Reputation: 2506
I am trying to extract all attributes (with the same name) within an xml file. Currently using the xml2
package and was hoping to have success with the xml_attr
or xml_attrs
functions.
library(xml2)
# basic xml file
x <- read_xml("<a>
<b><c>123</c></b>
<b><c>456</c></b>
</a>")
# add a few attributes with the same name of "Fake ID"
xml_set_attr(xml_child(x, 'b[1]'), 'FakeID', '11111')
xml_set_attr(xml_child(x, 'b[2]'), 'FakeID', '22222')
xml_set_attr(xml_child(xml_child(x, 'b[2]'), 'c'), 'FakeID', '33333')
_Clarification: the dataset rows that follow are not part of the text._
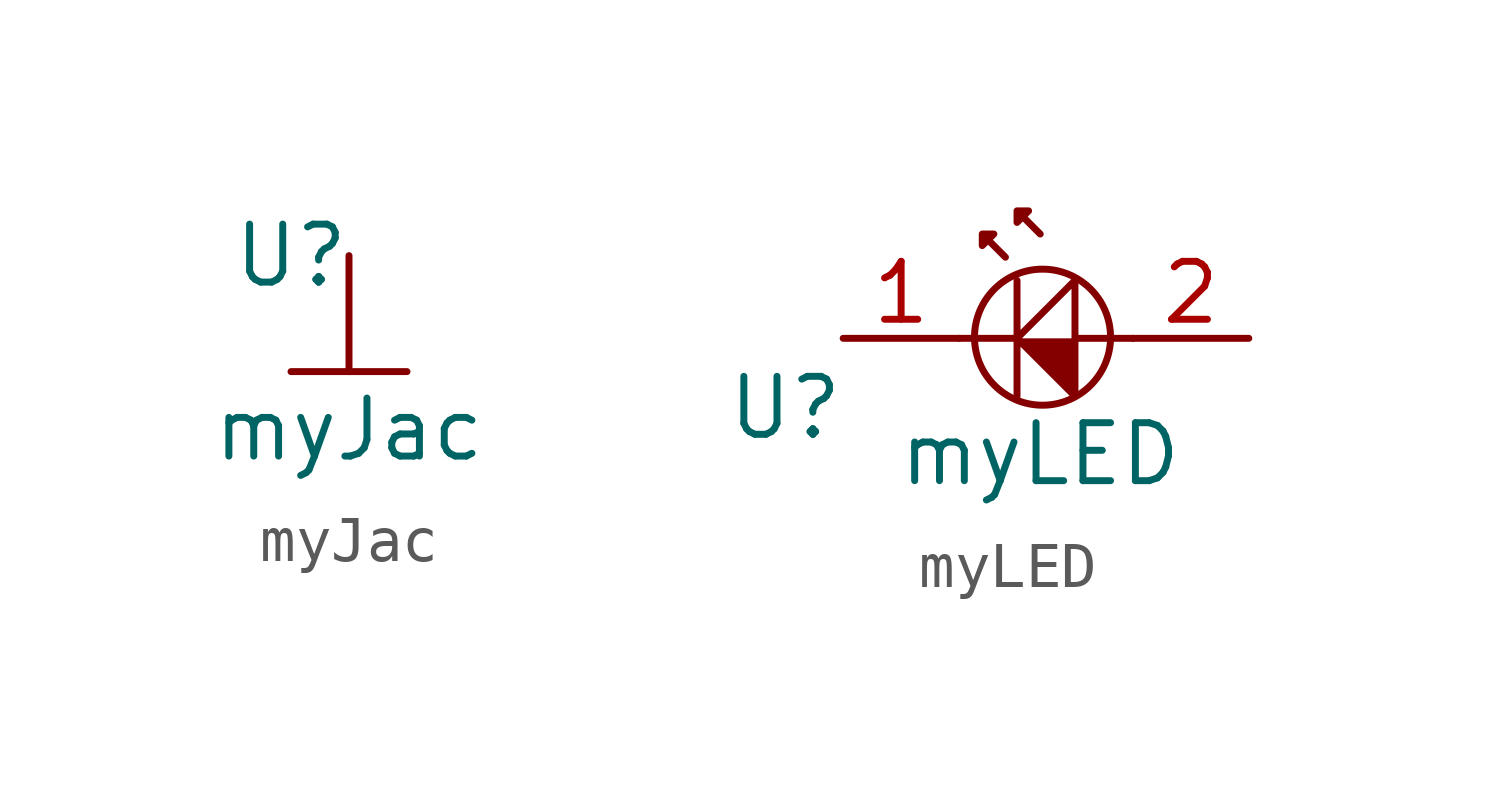
<source format=kicad_sym>
(kicad_symbol_lib
  (version 20211014)
  (generator kicad_symbol_editor)
  (symbol "myJac"
    (property "Reference" "U"
      (at -1.27 1.27 0)
      (effects (font (size 1.27 1.27))))
    (property "Value" "myJac"
      (at 0 -2.54 0)
      (effects (font (size 1.27 1.27))))
    (symbol "myJac_0_1"
      (polyline (pts (xy 0 -1.27) (xy 0 1.27) (xy 0 1.27)) (stroke (width 0) (type default) (color 0 0 0 0)) (fill (type none)))
      (polyline (pts (xy -1.27 -1.27) (xy 1.27 -1.27) (xy -1.27 -1.27) (xy 0 -1.27)) (stroke (width 0) (type default) (color 0 0 0 0)) (fill (type none)))))
  (symbol "myLED"
    (property "Reference" "U"
      (at -5.08 -1.524 0)
      (effects (font (size 1.27 1.27))))
    (property "Value" "myLED"
      (at 0.508 -2.54 0)
      (effects (font (size 1.27 1.27))))
    (symbol "myLED_0_1"
      (polyline (pts (xy 0.508 2.286) (xy 0 2.794) (xy 0 2.54) (xy 0.254 2.794) (xy 0 2.794)) (stroke (width 0) (type default) (color 0 0 0 0)) (fill (type none)))
      (polyline (pts (xy -0.254 1.778) (xy -0.762 2.286) (xy -0.762 2.032) (xy -0.508 2.286) (xy -0.762 2.286) (xy -0.508 2.032)) (stroke (width 0) (type default) (color 0 0 0 0)) (fill (type none)))
      (polyline (pts (xy 2.54 0) (xy 1.27 0) (xy 1.27 1.27) (xy 0 0) (xy 1.27 -1.27) (xy 1.27 0) (xy 1.27 1.27) (xy 0 0) (xy 0 1.27) (xy 0 -1.27) (xy 0 0) (xy -1.27 0) (xy 0 0)) (stroke (width 0) (type default) (color 0 0 0 0)) (fill (type outline)))
      (circle (center 0.559 0.025) (radius 1.491) (stroke (width 0) (type default) (color 0 0 0 0)) (fill (type none))))
    (symbol "myLED_1_1"
      (pin input line (at -3.81 0 0) (length 2.54) (name "" (effects (font (size 1.27 1.27)))) (number "1" (effects (font (size 1.27 1.27)))))
      (pin input line (at 5.08 0 180) (length 2.54) (name "" (effects (font (size 1.27 1.27)))) (number "2" (effects (font (size 1.27 1.27))))))))
</source>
# this will give me attributes only when I call a specific child node
xml_attr(xml_child(x, 'b[1]'), 'FakeID')
# this does not give me any attributes with the name "FakeID" because the current node
# doesn't have that attribute
xml_attr(x, 'FakeID')
What I am ultimately hoping for is a vector that gives the value of every node within the xml that has the attribute "FakeID"; c('11111', '22222', '33333')
Upvotes: 0
Views: 1136
Reputation: 8711
I used the package rvest
because it re-exports xml2
functions, but also re-exports the %>%
operator. Then I made your xml a string to be clear about what is in there and added a second attribute to your first node.
In xml_nodes()
I select all nodes with the *
css selector and specify I only want nodes having the FakeID attribute with [FakeID]
.
library(rvest)
"<a>
<b FakeID=\"11111\" RealID=\"abcde\">
<c>123</c>
</b>
<b FakeID=\"22222\">
<c FakeID=\"33333\">456</c>
</b>
</a>" %>%
read_xml() %>%
xml_nodes("*[FakeID]") %>%
xml_attrs() %>%
pluck("FakeID") %>%
unlist()
Upvotes: 1